Kebetulan karena awal liburan panjang ini masih dalam suasana bulan puasa Ramadan, maka bagi yang tidak berpuasa, baik dengan alasan sebagai musafir karena melakukan perjalanan panjang, maupun karena tidak menjalankan ibadah puasa terkait perbedaan keyakinan, kita perlu mengikuti kebiasaan setempat sehubungan dengan ibadah keagamaan. Sekalipun di destinasi wisata.
Sarapan di dalam bus untuk menghargai saudara yang berpuasa adalah salah satu bentuk penyesuaian itu.
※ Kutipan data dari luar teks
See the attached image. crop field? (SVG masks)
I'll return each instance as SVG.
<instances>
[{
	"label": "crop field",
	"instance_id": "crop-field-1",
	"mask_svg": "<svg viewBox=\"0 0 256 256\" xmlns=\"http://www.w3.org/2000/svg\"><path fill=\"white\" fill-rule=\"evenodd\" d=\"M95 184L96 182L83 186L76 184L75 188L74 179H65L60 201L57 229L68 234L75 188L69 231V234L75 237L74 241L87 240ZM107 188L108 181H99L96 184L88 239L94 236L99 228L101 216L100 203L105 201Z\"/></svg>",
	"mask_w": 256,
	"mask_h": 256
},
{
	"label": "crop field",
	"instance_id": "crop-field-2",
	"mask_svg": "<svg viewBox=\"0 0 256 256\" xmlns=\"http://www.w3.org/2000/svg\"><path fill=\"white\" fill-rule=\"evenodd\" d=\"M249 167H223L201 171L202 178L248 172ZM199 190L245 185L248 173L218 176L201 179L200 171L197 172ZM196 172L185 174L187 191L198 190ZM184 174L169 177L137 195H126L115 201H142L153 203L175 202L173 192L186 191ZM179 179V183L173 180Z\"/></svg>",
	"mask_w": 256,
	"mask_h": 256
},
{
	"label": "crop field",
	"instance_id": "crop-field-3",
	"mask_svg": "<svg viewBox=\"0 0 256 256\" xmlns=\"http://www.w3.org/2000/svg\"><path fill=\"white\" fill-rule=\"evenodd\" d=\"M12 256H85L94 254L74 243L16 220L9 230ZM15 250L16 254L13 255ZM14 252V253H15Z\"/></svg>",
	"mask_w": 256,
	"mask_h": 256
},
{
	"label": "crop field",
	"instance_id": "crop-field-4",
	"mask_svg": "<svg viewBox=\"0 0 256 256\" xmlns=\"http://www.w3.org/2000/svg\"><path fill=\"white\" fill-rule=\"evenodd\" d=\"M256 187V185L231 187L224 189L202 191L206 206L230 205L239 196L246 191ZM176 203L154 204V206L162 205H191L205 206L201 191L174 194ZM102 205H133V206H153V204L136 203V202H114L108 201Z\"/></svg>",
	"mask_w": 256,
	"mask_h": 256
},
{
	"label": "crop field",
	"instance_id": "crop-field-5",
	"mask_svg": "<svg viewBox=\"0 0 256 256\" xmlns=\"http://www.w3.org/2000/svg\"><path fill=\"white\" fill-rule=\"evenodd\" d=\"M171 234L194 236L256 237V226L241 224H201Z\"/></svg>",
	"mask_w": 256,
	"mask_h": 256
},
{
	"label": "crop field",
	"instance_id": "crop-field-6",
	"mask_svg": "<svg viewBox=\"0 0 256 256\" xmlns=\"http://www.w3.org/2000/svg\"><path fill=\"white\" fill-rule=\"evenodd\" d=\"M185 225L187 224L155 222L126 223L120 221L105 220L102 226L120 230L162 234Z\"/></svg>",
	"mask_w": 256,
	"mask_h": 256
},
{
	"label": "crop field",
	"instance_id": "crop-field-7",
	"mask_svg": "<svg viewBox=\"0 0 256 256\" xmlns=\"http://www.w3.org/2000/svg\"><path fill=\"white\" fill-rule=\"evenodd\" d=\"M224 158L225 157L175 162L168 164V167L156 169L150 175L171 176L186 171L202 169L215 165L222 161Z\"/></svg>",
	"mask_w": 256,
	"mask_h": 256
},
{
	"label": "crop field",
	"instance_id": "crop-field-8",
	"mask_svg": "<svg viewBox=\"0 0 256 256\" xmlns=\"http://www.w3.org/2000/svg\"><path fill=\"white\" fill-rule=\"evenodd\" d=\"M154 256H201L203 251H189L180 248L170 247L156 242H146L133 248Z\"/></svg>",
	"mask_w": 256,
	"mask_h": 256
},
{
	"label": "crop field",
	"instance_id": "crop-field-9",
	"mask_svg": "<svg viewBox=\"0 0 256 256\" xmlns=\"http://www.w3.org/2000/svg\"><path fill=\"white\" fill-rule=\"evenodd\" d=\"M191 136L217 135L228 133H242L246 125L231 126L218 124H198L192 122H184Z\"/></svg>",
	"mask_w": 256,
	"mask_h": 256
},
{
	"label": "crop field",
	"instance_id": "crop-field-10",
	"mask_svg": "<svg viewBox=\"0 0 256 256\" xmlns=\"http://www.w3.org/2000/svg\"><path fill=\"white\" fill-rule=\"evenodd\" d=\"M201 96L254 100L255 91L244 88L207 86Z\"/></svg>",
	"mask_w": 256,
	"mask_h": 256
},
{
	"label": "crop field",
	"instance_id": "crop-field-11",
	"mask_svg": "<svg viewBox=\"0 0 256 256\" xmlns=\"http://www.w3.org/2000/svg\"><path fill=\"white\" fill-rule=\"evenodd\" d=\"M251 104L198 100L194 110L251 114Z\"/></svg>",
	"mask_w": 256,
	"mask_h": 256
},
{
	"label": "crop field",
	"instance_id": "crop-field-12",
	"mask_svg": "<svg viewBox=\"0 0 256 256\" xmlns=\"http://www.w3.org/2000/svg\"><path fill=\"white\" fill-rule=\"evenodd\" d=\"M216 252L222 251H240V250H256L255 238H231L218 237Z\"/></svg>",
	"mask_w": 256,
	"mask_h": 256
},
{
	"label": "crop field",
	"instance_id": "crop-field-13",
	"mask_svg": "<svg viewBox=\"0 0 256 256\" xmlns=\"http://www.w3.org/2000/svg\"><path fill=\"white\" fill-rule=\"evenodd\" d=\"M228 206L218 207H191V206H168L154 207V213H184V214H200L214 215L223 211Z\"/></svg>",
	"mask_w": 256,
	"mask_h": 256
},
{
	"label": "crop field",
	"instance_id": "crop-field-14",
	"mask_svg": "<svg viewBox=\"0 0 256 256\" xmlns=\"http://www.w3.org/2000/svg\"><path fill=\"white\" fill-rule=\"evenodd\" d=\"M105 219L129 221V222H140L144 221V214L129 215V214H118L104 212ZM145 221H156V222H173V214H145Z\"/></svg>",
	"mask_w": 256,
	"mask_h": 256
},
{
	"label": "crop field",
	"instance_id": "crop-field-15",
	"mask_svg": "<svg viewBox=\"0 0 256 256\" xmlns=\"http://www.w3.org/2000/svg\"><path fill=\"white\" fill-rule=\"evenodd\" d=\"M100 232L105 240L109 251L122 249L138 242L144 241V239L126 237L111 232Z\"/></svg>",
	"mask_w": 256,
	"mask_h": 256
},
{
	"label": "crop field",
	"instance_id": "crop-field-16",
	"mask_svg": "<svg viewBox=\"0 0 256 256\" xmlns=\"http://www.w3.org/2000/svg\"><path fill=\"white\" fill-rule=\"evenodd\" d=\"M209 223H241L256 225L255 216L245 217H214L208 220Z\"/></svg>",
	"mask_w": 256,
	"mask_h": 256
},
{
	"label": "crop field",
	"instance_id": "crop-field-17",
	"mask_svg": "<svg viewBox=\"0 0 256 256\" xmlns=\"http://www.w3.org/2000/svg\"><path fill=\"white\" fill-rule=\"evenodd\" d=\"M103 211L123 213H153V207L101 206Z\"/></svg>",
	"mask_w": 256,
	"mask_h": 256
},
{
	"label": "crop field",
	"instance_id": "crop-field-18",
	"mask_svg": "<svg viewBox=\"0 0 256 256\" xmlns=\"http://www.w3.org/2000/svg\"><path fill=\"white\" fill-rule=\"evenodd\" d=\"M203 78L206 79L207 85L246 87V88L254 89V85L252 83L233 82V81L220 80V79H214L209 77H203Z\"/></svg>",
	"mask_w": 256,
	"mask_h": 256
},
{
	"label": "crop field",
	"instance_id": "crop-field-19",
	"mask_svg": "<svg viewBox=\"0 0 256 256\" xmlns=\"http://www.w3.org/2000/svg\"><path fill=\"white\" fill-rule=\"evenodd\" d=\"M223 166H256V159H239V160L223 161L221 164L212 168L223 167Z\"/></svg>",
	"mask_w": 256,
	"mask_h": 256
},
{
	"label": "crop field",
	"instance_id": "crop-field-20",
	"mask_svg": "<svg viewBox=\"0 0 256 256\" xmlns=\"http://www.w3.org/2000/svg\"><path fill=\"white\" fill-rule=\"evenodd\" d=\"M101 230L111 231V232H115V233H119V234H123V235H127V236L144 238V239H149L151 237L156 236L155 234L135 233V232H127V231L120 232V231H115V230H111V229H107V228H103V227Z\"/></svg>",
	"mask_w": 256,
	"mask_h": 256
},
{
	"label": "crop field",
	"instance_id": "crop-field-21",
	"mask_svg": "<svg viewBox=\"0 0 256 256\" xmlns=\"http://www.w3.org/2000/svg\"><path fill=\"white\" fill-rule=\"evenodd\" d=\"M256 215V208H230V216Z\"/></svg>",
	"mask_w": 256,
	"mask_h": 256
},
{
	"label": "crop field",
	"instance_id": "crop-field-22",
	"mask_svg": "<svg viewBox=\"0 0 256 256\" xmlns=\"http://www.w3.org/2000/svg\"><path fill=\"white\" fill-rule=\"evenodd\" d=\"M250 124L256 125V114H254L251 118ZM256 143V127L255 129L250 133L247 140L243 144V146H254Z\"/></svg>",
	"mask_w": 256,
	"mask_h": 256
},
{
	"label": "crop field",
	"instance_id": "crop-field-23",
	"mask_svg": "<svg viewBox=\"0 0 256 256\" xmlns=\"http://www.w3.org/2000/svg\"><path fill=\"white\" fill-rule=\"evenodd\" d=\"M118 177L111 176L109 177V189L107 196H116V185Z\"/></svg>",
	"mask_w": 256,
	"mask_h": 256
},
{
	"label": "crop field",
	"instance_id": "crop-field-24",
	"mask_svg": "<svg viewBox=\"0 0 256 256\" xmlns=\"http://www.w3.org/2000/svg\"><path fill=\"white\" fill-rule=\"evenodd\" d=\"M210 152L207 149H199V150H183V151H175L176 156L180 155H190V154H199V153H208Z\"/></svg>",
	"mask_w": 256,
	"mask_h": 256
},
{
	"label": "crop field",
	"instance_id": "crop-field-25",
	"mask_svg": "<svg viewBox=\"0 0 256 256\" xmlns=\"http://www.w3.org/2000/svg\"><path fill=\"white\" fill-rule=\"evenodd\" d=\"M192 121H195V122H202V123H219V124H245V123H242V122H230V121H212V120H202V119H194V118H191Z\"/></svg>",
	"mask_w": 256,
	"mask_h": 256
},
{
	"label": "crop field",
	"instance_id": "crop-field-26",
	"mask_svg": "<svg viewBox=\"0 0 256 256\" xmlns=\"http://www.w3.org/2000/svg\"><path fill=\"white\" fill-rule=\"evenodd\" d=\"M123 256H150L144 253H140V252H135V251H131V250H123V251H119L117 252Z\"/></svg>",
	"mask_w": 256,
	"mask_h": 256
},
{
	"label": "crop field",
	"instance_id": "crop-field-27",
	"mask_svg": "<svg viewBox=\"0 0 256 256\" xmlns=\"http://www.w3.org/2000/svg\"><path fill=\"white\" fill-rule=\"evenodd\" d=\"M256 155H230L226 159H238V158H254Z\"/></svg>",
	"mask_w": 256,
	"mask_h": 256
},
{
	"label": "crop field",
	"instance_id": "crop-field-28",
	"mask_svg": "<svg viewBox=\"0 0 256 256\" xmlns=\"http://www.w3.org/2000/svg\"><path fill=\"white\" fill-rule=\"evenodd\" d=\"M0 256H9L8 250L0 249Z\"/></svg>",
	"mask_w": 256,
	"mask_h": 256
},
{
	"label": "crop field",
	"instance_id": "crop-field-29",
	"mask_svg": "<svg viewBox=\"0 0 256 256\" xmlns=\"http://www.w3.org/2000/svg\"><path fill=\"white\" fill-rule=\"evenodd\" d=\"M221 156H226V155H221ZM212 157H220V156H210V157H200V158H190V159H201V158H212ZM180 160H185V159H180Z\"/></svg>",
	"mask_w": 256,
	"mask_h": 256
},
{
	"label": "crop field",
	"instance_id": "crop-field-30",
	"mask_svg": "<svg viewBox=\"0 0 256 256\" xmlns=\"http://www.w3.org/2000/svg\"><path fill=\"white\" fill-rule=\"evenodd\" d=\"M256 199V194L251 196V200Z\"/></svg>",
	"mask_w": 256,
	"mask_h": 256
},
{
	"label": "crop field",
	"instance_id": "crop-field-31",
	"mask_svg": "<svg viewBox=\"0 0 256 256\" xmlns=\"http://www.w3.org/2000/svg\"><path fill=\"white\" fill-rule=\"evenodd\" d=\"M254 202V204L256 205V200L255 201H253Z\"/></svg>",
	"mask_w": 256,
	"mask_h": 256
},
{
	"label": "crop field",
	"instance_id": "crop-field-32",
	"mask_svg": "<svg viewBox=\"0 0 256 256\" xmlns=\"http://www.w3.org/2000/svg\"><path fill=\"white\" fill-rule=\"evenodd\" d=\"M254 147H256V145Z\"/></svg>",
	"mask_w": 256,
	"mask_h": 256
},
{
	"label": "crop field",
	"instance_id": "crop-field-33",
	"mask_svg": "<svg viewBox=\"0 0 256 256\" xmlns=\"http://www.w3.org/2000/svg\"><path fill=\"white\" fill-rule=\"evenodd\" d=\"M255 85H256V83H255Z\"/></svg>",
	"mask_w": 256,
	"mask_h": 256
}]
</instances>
Selain itu, di tempat tujuan di mana saja, kita perlu bertanya ke pemandu atau warga setempat, tentang apa yang bisa atau tidak bisa dilakukan, sehingga kehadiran kita lebih mudah diterima.
4. Memakan Apa yang Mereka Makan
Barangkali ada banyak tempat wisata, terutama kelas premium, yang menawarkan aneka kenyamanan dan kepuasaan selama perjalanan. Tentu saja hal ini sebanding juga dengan harga dan biaya yang harus dikeluarkan untuk mendapatkannya.
Namun, selalu ada sisi baik dalam sebuah penyesuaian yang tidak melulu demi alasan ekonomi semata. Seperti dikatakan sebelumnya, cara terbaik merasakan menjadi warga setempat salah satunya adalah dengan memakan apa yang mereka makan dan apa yang disediakan.
Tentu tidak semua sajian di tempat tujuan sesuai dengan selera kita di tempat asal kita. Ada kelebihan dan kekurangan, tapi coba nikmati saja apa yang disajikan sesuai dengan tingkat kemampuan, niscaya kita akan lebih cepat beradaptasi dengan keadaan di tempat tujuan kita.
5. Menikmati Tinggal di Rumah Warga Setempat
Barangkali tidak akan terlalu berbeda jauh jumlah biaya yang dikeluarkan dengan lama tinggal yang lebih singkat agar kita bisa menginap di sebuah resor mewah.
Namun, pengalaman menjadi warga setempat lebih mudah didapatkan bila kita tinggal di antara masyarakat di rumah-rumah mereka.
Di Pulau Balai, yang merupakan pulau yang dihuni masyarakat setempat di Pulau Banyak dan merupakan kampong, banyak rumah warga yang juga difungsikan sebagai homestay.